A low-loss, compact, ultra-thin, passive, 77 GHz, 8 × 8 microstrip Butler matrix on a 200 μm thick high-purity fused-silica (HPFS) glass substrate embedded in 0.8 μm thick patterned gold conducting layers was developed for low power automotive radars. The first-of-its-kind, HPFS, glass-based Butler matrix comprised 12 hybrid couplers, 16 crossovers, and 8 phase shifters in a footprint area of 19.1 mm × 26.6 mm. The device and the corresponding building blocks were designed and optimized using 3D electromagnetic finite element method (FEM) simulations using the Advanced Design System (ADS) from Keysight™ Technologies. Due to the very-low-loss tangent of the HPFS glass substrate (0.0005 @77 GHz) compared to other common substrate materials and rigorous design optimization, the return loss and isolation of the input ports are both below −20 dB, respectively, as verified by 3D FEM simulations.
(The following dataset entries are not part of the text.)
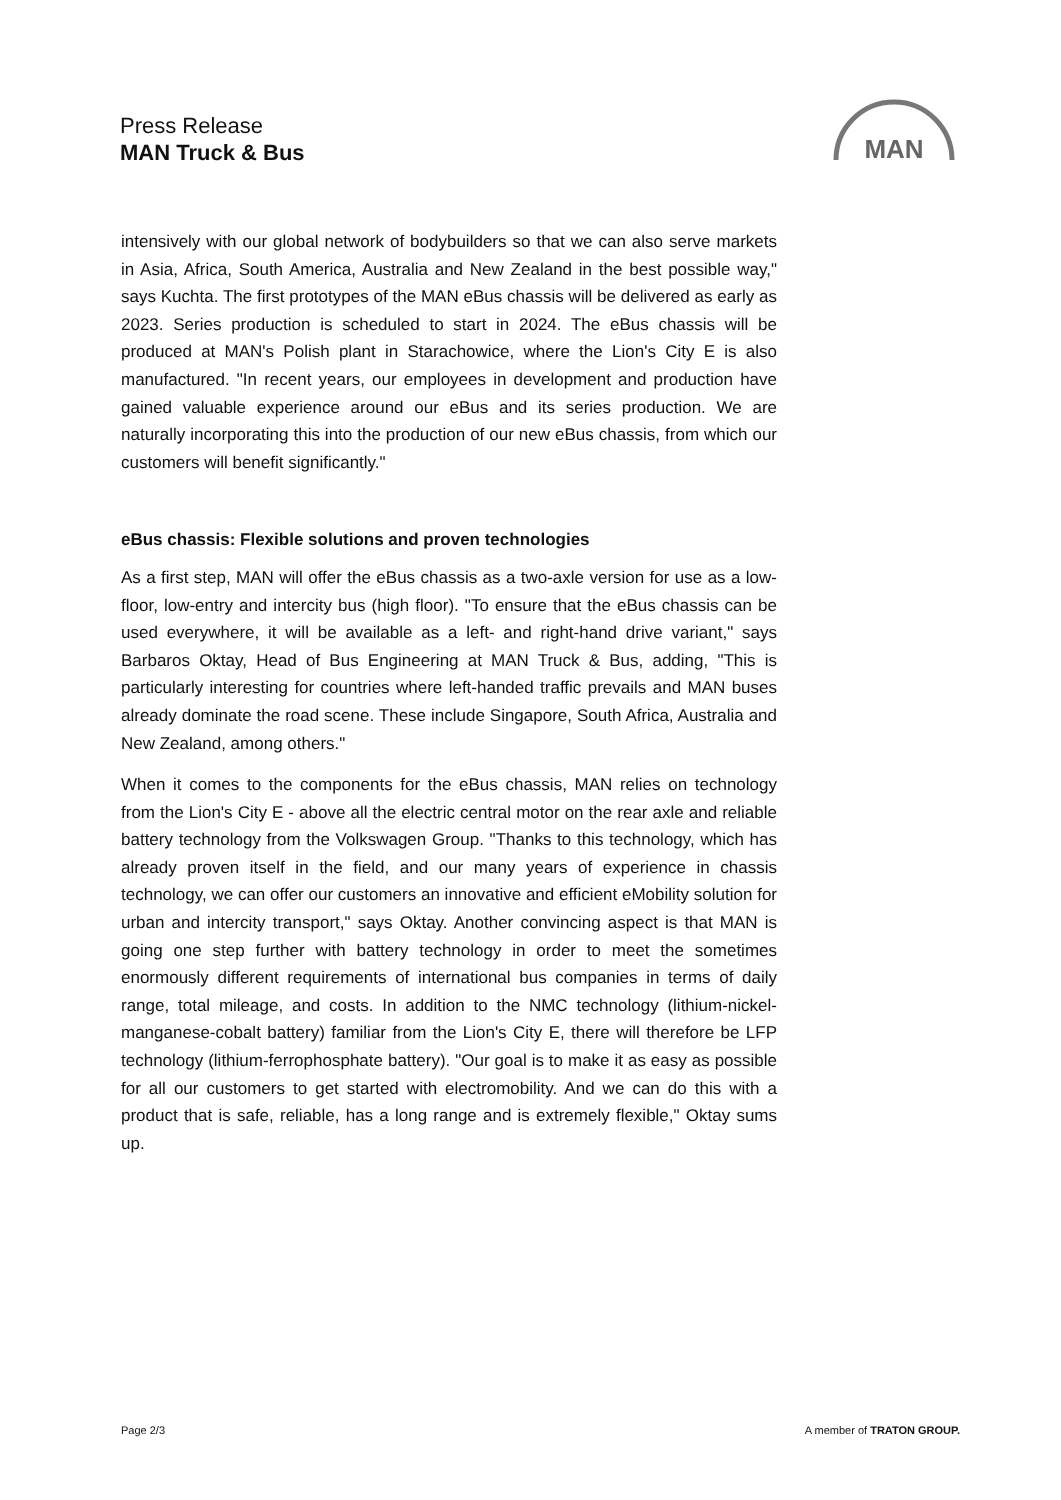Press Release
MAN Truck & Bus
MAN
intensively with our global network of bodybuilders so that we can also serve markets in Asia, Africa, South America, Australia and New Zealand in the best possible way," says Kuchta. The first prototypes of the MAN eBus chassis will be delivered as early as 2023. Series production is scheduled to start in 2024. The eBus chassis will be produced at MAN's Polish plant in Starachowice, where the Lion's City E is also manufactured. "In recent years, our employees in development and production have gained valuable experience around our eBus and its series production. We are naturally incorporating this into the production of our new eBus chassis, from which our customers will benefit significantly."
eBus chassis: Flexible solutions and proven technologies
As a first step, MAN will offer the eBus chassis as a two-axle version for use as a low-floor, low-entry and intercity bus (high floor). "To ensure that the eBus chassis can be used everywhere, it will be available as a left- and right-hand drive variant," says Barbaros Oktay, Head of Bus Engineering at MAN Truck & Bus, adding, "This is particularly interesting for countries where left-handed traffic prevails and MAN buses already dominate the road scene. These include Singapore, South Africa, Australia and New Zealand, among others."
When it comes to the components for the eBus chassis, MAN relies on technology from the Lion's City E - above all the electric central motor on the rear axle and reliable battery technology from the Volkswagen Group. "Thanks to this technology, which has already proven itself in the field, and our many years of experience in chassis technology, we can offer our customers an innovative and efficient eMobility solution for urban and intercity transport," says Oktay. Another convincing aspect is that MAN is going one step further with battery technology in order to meet the sometimes enormously different requirements of international bus companies in terms of daily range, total mileage, and costs. In addition to the NMC technology (lithium-nickel-manganese-cobalt battery) familiar from the Lion's City E, there will therefore be LFP technology (lithium-ferrophosphate battery). "Our goal is to make it as easy as possible for all our customers to get started with electromobility. And we can do this with a product that is safe, reliable, has a long range and is extremely flexible," Oktay sums up.
Page 2/3 A member of TRATON GROUP.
Due to the absence of any published data on a 77 GHz 8 × 8 Butler matrix, the design was validated by developing a 4 × 4 version of the Butler matrix using the same building blocks and comparing the 3D simulation results in ADS with results published elsewhere that showed that the developed Butler matrix offers lower insertion loss in a 10% smaller footprint area. A low-cost microfabrication method has been developed to fabricate the devices using a standard lift-off process. A scaled version of the device can be used for 5G beamforming applications.